🤖 AI Summary
This work addresses the challenges of federated continual learning under user-level differential privacy, where clients face unordered, noisy replay buffers that are difficult to align across devices. To overcome these issues, the authors propose CSLR, a method wherein clients privately generate candidate replay distributions in a shared sentence embedding space. The server leverages signatures derived from public anchor sentences to align these distributions across clients, thereby resolving identifiability issues in unordered replay lists without requiring additional replay data. The approach provides theoretical guarantees relating the number of anchors to identification success rates. Experimental results demonstrate that, under a privacy budget of ε=4, CSLR achieves average performance gains of 3.9–5.6 points over the strongest baseline across multiple NLP continual learning benchmarks, significantly outperforming Hungarian matching and optimal transport-based methods.
📝 Abstract
Federated continual learning (FCL) lets distributed clients adapt language-model heads to evolving NLP tasks without sharing raw text. Under user-level differential privacy (DP), replay-based continual learning faces a structural obstacle: clients can release only small noisy lists of candidate replay summaries, and those lists are unordered across clients. We introduce Canonicalized Stable-List Replay (CSLR), where clients privately produce candidate replay distributions over a shared sentence-embedding space and the server aligns them using signatures induced by public anchor sentences. The anchors provide identifiability for aggregation rather than additional replay data.

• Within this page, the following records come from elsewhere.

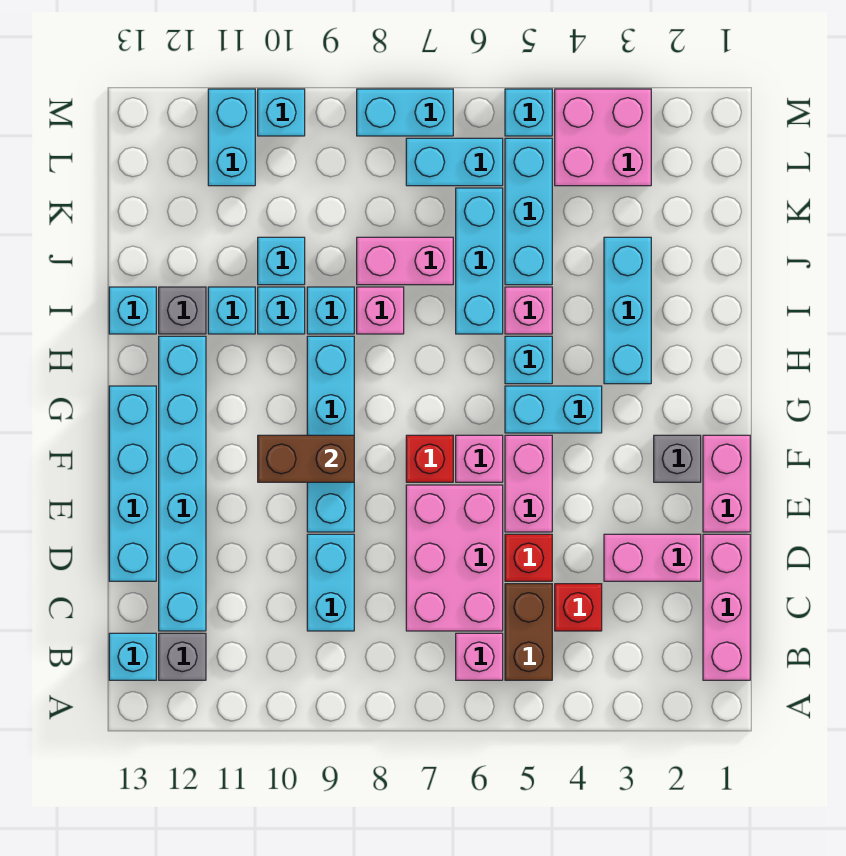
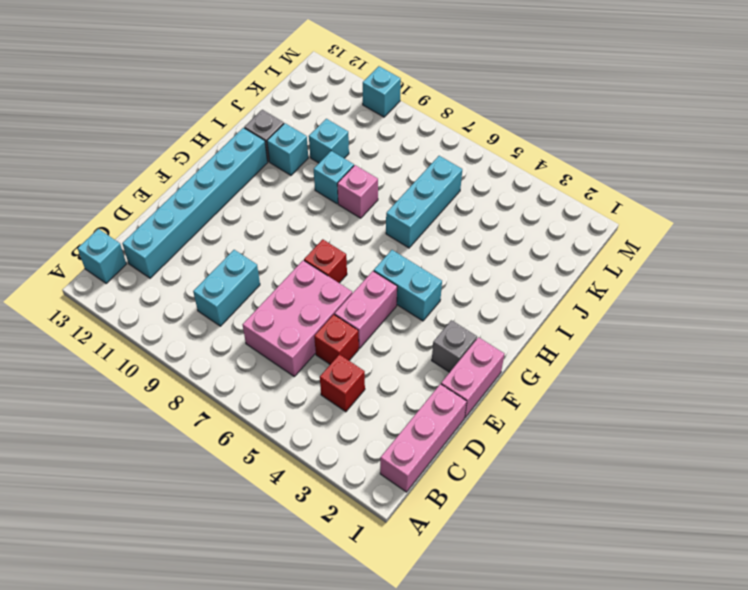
none -> brown 1x2 brick [505,584,552,680]
none -> pink 1x1 brick [456,633,503,680]
none -> grey 1x1 brick [159,633,206,680]
none -> pink 1x2 brick [604,534,701,581]

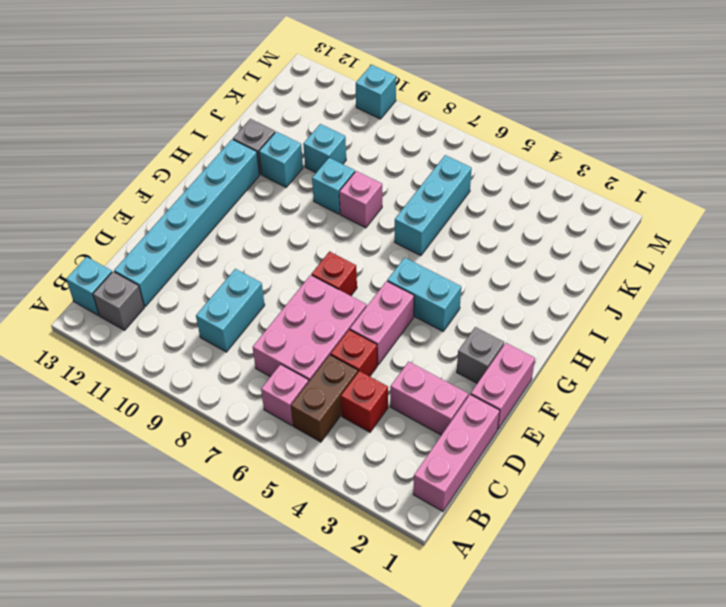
none -> cyan 1x4 brick [109,386,156,581]
none -> cyan 1x4 brick [307,336,354,532]
none -> pink 1x1 brick [456,435,503,482]
none -> cyan 1x3 brick [604,237,651,384]

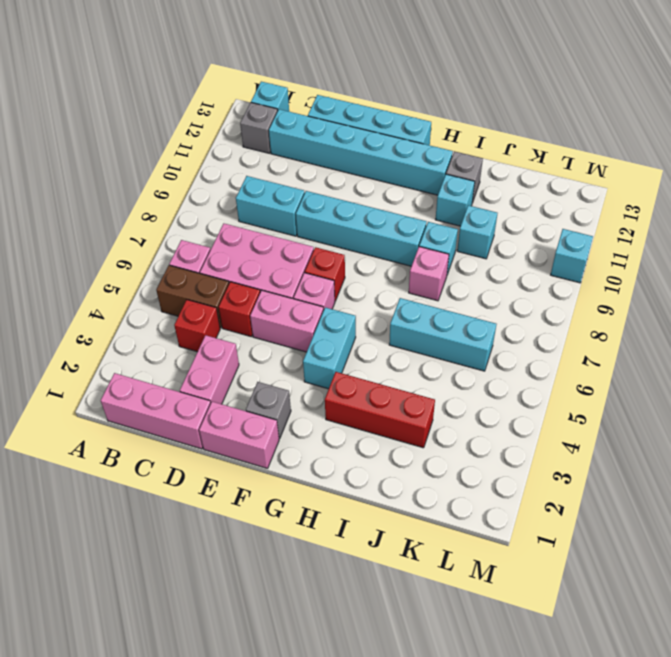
red 1x3 brick [325,372,435,448] -> cyan 1x3 brick [604,237,651,384]
none -> cyan 1x1 brick [505,336,552,384]
none -> pink 1x1 brick [505,287,552,334]
none -> cyan 1x1 brick [258,287,305,334]
none -> cyan 1x1 brick [109,287,156,334]

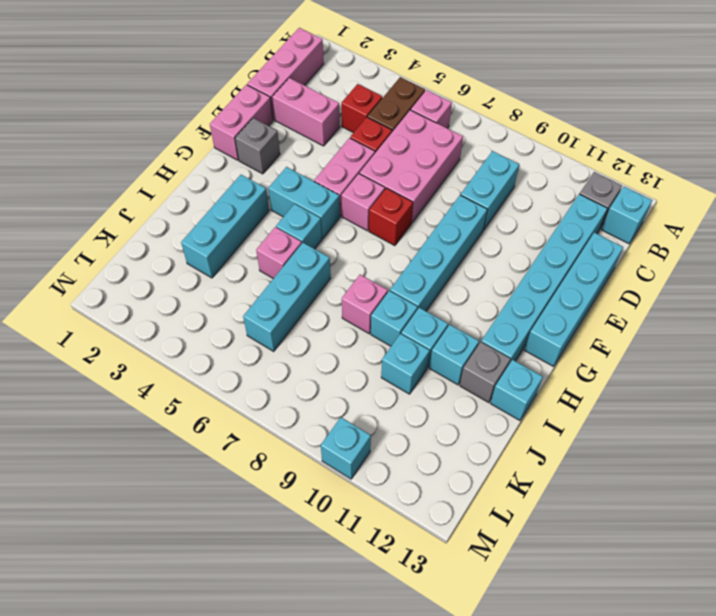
none -> cyan 1x3 brick [505,138,552,285]
none -> pink 1x2 brick [357,237,453,285]
none -> pink 2x2 brick [555,89,651,186]
none -> cyan 1x2 brick [406,138,503,186]

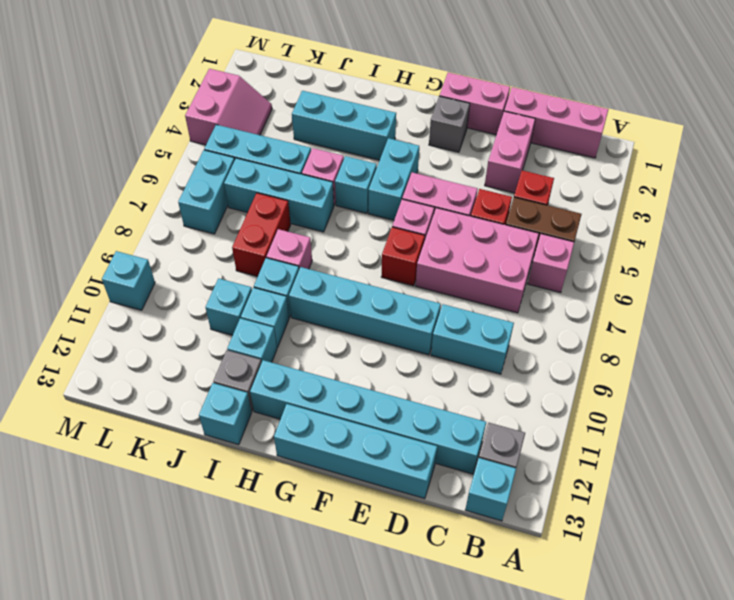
red 1x2 brick [232,193,291,276] -> pink 1x2 brick [357,237,453,285]
pink 2x2 slope [185,69,272,145] -> pink 2x2 brick [555,89,651,186]
none -> cyan 1x2 brick [208,89,255,186]
none -> cyan 1x1 brick [505,89,552,136]
none -> cyan 1x2 brick [357,89,453,136]
none -> brown 1x2 brick [258,435,354,482]

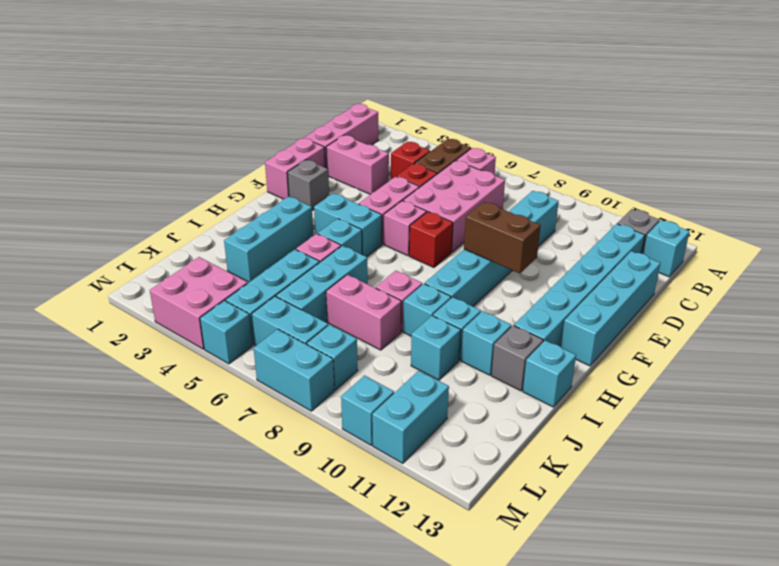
cyan 1x1 brick [307,324,358,390] -> none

We prove that, under an observable anchor-signature margin, $O(\log(N/η)/p)$ anchors distinguish $N$ candidate list elements with probability at least $1-η$, and we give a scoped anchorless non-identifiability result for unordered-label oracle models. Across five seeds on continual classification, NER, and dialogue benchmarks, CSLR improves the final average task metric by 3.9--5.6 points over the strongest non-CSLR DP baseline at $\eps=4$ under the reported replay-release budget, while also outperforming Hungarian and optimal-transport matchers. The formal privacy guarantee covers replay release; end-to-end private training additionally requires composition with a private optimizer for task-head updates.